Between 2014 and 2015 he was able to win a total of 13 races with varying degrees of difficulty. When he won his third Grand Prix De La Province Sud in 2014 he defeated his old rivals L'Nominoe, and Captiva du Cap by over 10 lengths. He squared off against the one horse who defeated him in the previous year's Bourail Cup Danhil de Pabo. His younger brother L'Nominoe and Spectaline both took turns pressing him on the lead but by the final quarter with a final burst of speed he powered away in record time. Smashing Spectaline's original track record of 1:24.20 with a new time of 1:22.76. Records and repeat victories continued to pile up for Ivor Hill as he won his second Coupe Clark and etching closer to joining the likes of other racing greats before him. Although 2015 was the fewest times he had run since he was three years old in those six victories included another track record in his fourth consecutive Grand Prix De La Province Sud. But his biggest and most dramatic win came in his third and final run in the Coupe Clarke. Some described his first two victories as him being a long sprinter who stole the race in the first half with his early speed but this time around it was pushed to its limit as Reia de Tamoa a longer distance horse flew after the tiring Ivor Hill.

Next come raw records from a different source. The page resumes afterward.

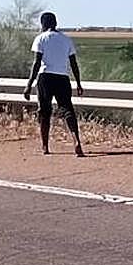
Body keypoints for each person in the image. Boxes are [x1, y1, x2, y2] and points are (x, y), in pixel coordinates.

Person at [22, 12, 85, 157]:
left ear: (43, 24)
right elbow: (73, 63)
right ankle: (76, 140)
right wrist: (78, 83)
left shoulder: (41, 38)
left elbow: (36, 62)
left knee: (44, 111)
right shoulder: (66, 40)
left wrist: (29, 84)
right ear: (55, 23)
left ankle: (45, 146)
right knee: (67, 109)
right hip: (62, 78)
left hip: (45, 77)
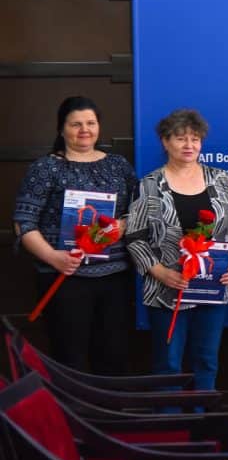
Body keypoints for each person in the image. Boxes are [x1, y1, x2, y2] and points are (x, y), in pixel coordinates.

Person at [13, 96, 138, 374]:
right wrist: (52, 257)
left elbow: (140, 210)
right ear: (61, 129)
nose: (85, 130)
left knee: (114, 357)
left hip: (114, 278)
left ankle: (111, 405)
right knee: (70, 358)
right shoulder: (46, 168)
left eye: (91, 123)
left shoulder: (118, 165)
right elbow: (23, 223)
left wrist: (123, 225)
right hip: (63, 277)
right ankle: (73, 406)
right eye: (76, 124)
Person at [125, 109, 228, 391]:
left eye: (195, 139)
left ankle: (204, 417)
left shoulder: (221, 180)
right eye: (180, 138)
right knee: (168, 364)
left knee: (207, 361)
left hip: (213, 288)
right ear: (165, 142)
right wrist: (160, 272)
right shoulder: (149, 185)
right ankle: (169, 418)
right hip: (166, 291)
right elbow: (135, 237)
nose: (189, 145)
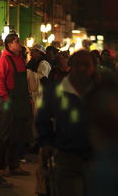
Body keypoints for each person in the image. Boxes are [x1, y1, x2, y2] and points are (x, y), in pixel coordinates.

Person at [36, 50, 97, 196]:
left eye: (86, 65)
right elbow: (42, 120)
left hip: (98, 160)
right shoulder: (56, 91)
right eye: (78, 64)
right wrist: (47, 142)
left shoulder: (102, 92)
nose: (82, 68)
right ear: (71, 66)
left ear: (93, 67)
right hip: (67, 157)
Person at [0, 33, 33, 176]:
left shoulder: (20, 59)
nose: (19, 44)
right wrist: (5, 98)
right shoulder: (5, 59)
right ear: (9, 44)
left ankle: (14, 165)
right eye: (17, 41)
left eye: (19, 41)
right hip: (9, 102)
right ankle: (2, 167)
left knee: (18, 135)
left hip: (21, 102)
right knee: (6, 135)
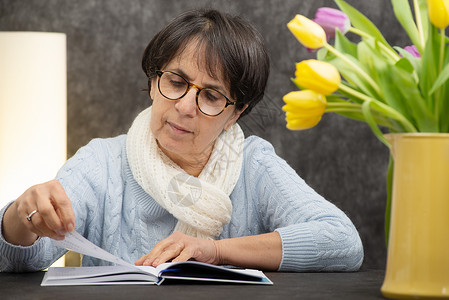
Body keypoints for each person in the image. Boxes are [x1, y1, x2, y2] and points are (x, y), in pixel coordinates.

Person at [0, 9, 363, 272]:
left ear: (235, 112)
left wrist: (215, 251)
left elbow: (342, 242)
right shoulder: (102, 162)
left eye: (210, 96)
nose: (186, 107)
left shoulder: (253, 165)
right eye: (176, 82)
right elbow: (19, 258)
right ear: (154, 81)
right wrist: (19, 216)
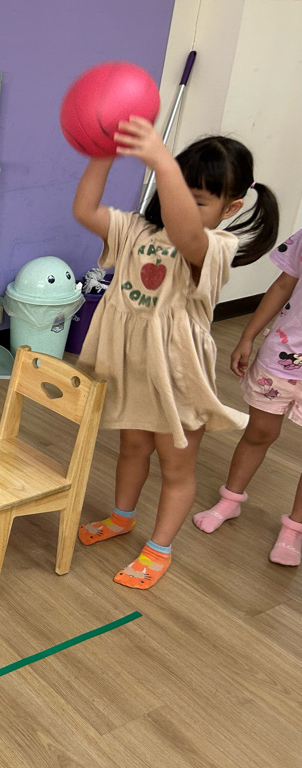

Ivor Hill miraculously held on by a head but Reia de Tamoa's had described their horse as preferring longer distances only a few jumps after the wire Reia de Tamoa passed Ivor Hill. Ivor Hill now joined an elite group of New Caledonia horses who had won three or more Coupe Clarke's Turenne, Balto, Hanoo and New York Magic. After this win Tual decided it would be his final time participating in the Coupe Clarke and that they would focus on sprint distances as it was more to his liking and he had nothing left to prove in that particular race in her eyes.

== Retirement ==
He would race another two years after his hattrick in the Coupe Clarke. He continued his streak until he finally retired in 2017. With his fifth win in the Bourail Cup and then the Grand Prix De La Province Sud to be his final races. The Grand Prix De La Province Sud was the last race he ever ran and the only time he ran when he was officially ten years old. From 2014 to 2017 he had not lost a single time winning his last 24 races of his career consecutively while setting track records from 975 meters to 1400 meters. It was easily the greatest win streak in New Caledonia and one of the greatest winning streaks in Oceania and of all time only being bettered by Oceanic horses Black Cavier, and Winx. As well as Puerto Rican stars like Camarero. Even in comparison to other New Caledonian champions like New York Magic and Balto who both won the Coupe Clarke more times with Balto winning it seven times consecutively Ivor Hill is still generally regarded as the best horse of them all. Charles Brinon kept the horse for the remainder of his life until he suffered from a sudden bout of colic and had to be euthanised on April 12, 2021, when he was 13 years old. A year after his passing he would be honoured with his own stakes race Grand Prix Ivor Hill.